Tag Archives: Hugo Chavez

Barack Chavez

Heh. Krauthammer just couldn’t stand the comparison of Obama to Teddy Roosevelt (Teddy Roosevelt!?). With his constant class warfare against the rich, K says, Obama is lots more like Venezuelan dictator Hugo Chávez.

And, if memory serves, they are pals, are they not, even exchanging autographed copies of their fraudulent autobios? And, remember when Obamalot got so upset when the Hondurans ousted their Marxist dictator? Yeah, nevermind, memory-hole stuff, I know.

Hugo & the P-3

The P-3s are advertised as sub hunters but anybody who remembers the one that was downed flying along China’s border a few months before 9/11 may remember that it was packed with computers for listening to digital and analog communications.

Course it’s a bit hard to imagine Hugo’s regime being particularly sophisticated enough to warrant P-3 snooping. Which makes our denial more than plausible for once. I do wish Chavez & Co. didn’t have F-16s, but that’s neither here nor there now. Worse is Hugo’s new ties with Iran.

Chicago does Honduras

I don’t quite know what to make of this, whether it’s as important as it looks, or just more confusion. I suppose we’ll have to wait a few years before the fawning media gets around to telling us just what threats Hilarity and John ("I still have the hat!") Kerry made to twist their arms. They’ve even been battling the lawyers at the Library of Congress to try to restore their fig leaf of legality.
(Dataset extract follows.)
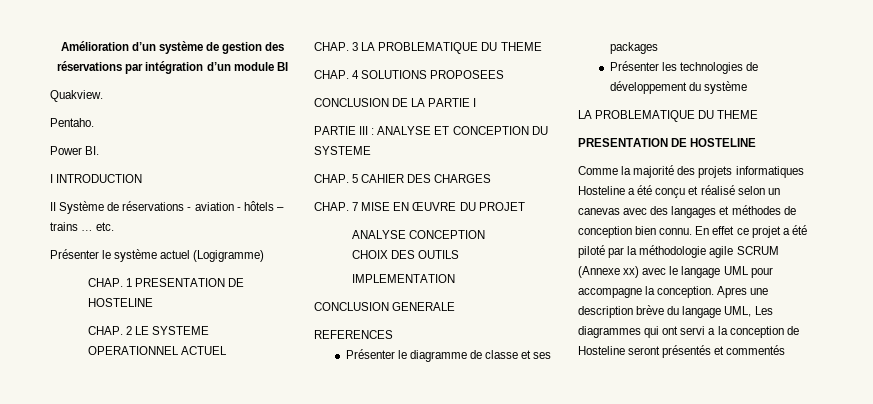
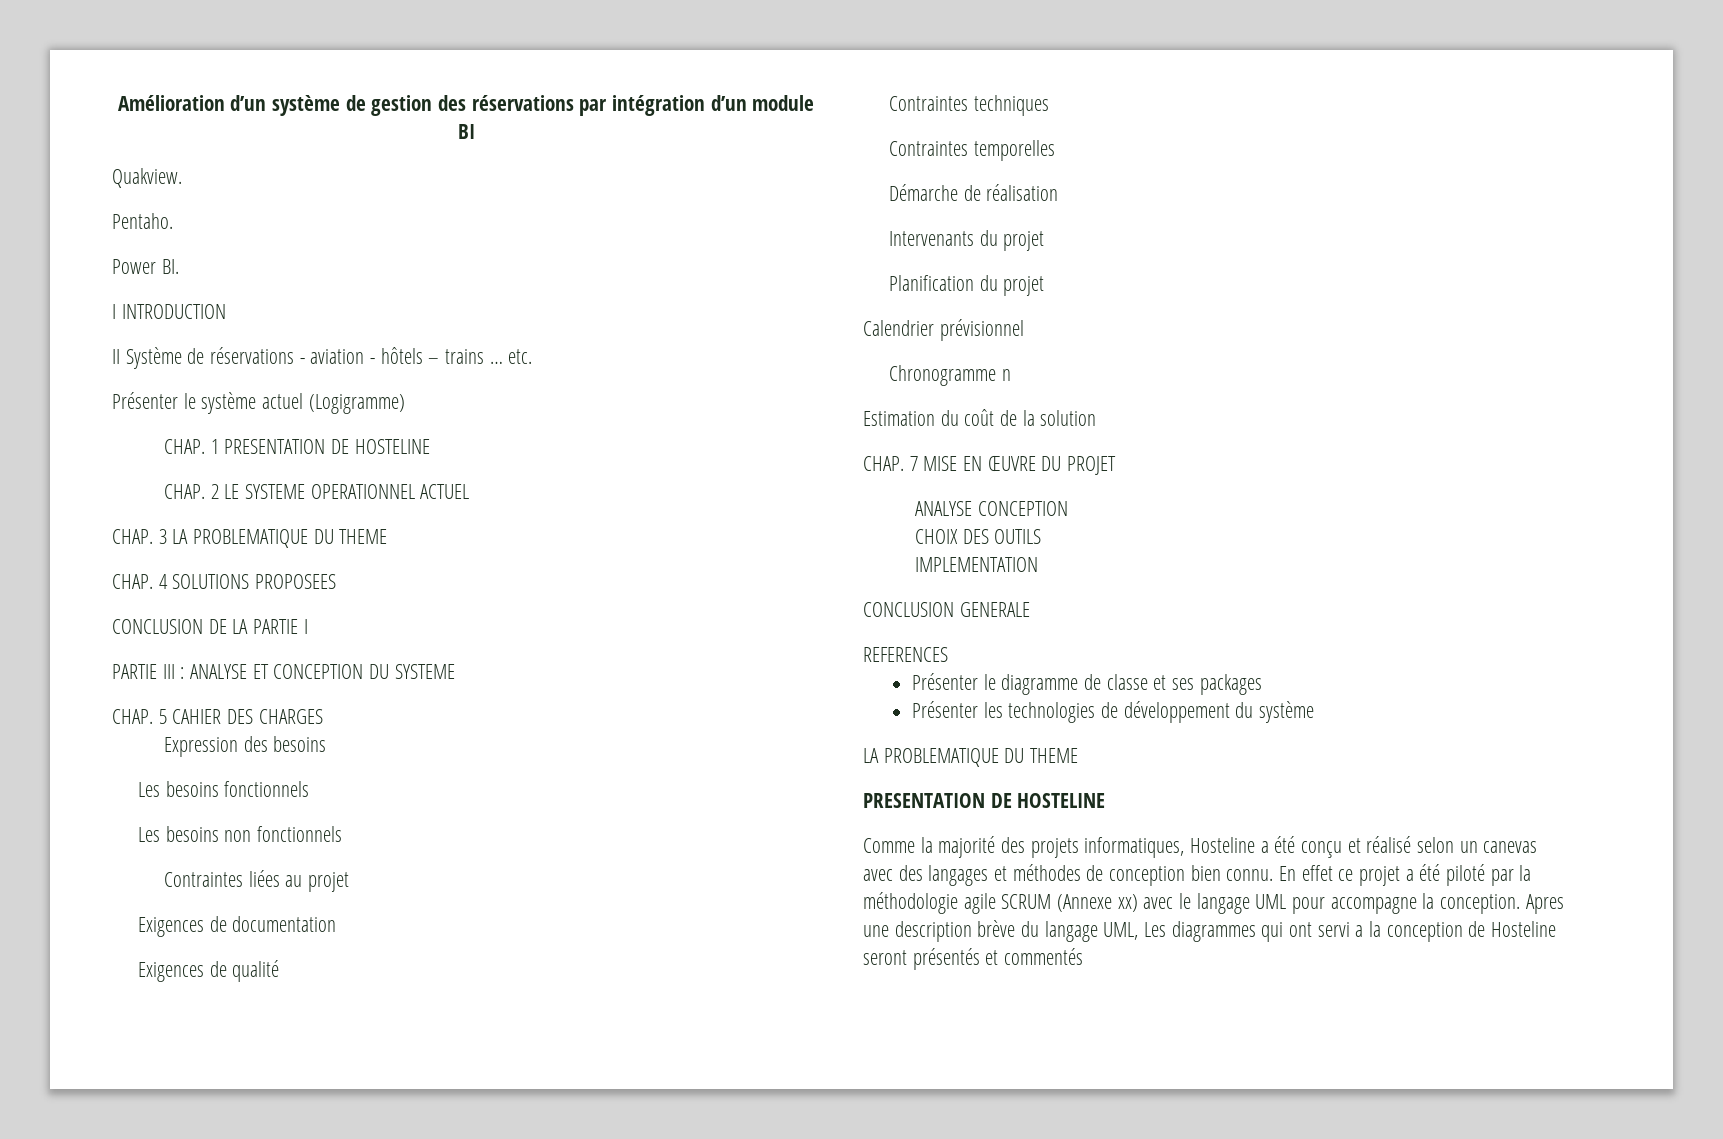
(492, 178) none -> [164,736,327,757] [138,781,310,797] [138,826,343,842] [164,870,350,892] [138,916,337,937] [138,960,280,982] [889,95,1049,116] [889,140,1055,161] [889,184,1059,201] [889,230,1045,251] [889,275,1045,296] [863,319,1024,341] [889,365,1011,386] [863,409,1097,426] // Expression des besoins // Les besoins fonctionnels // Les besoins non fonctionnels // Contraintes liées au projet // Exigences de documentation // Exigences de qualité // Contraintes techniques // Contraintes temporelles // Démarche de réalisation // Intervenants du projet // Planification du projet // Calendrier prévisionnel // Chronogramme n // Estimation du coût de la solution
[735,166,804,178] informatiques -> [1084,837,1185,858] informatiques,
One good thing. When the ousted wouldbe dictator (whose room at the Brazilian embassy basement actually has a tinfoil curtain) starts spouting off about all those awful, mind-ray-blasting Jews, then, whether or not his big buddy Hugo C. comes to the White House for a celebratory grip-and-grin, Barry will look like a bigger fool than he does already.

UPDATE:  Well, there seems to be some level of hope that this anti-democracy push will not succeed.

The dictator boogie

Like some others, I don’t have any problem with Barry thumb-wrestling with Mad Hugo. ‘Cept I hope he washed his hand afterward. Discreetly, of course. I could also deal with a White House invite. There’s ample precedent. Afterall, Clinton invited Arafat, the world’s oldest terrorist, and Hilarity even kissed the murderer on his fuzzy, wrinkled cheek. Long as Barry leaves it at that. Not sure if Michelle would want to, however.

Boycott Conoco (& Citgo, of course)

That would be the first step for gasoline and diesel consumers to take between now and November, when Russia plans to send warships to Venezuela for an offshore military exercise. It should be considered an act of war, but one with a simple solution. Next, as the Seablogger suggests, President Bush should start milking the strategic reserve, so we can cease buying oil from Hugo Chavez until early spring. That should be long enough to collapse the Venezuelan economy, bring Hugo down, and send an unmistakable  message to his successor. None of which would be necessary, of course, if we were sensibly drilling for oil to replace the purchases that keep dictators like Hugo in business.

The Citco boycott is working

Keep it up. Cut into Venezuelan president Hugo Chavez’s budget. Keep his troops and tanks at home.

Via Instapundit 

Help Hugo…

…end his oil addiction. It’s something we all can do.

"Convenience store operator 7-Eleven Inc. is dropping Venezuela-backed Citgo as its gasoline supplier at more than 2,100 locations and switching to its own brand of fuel…Citgo is a Houston-based subsidiary of Venezuela’s state-owned oil company…"

Sorry, Houston, but y’all can back another horse.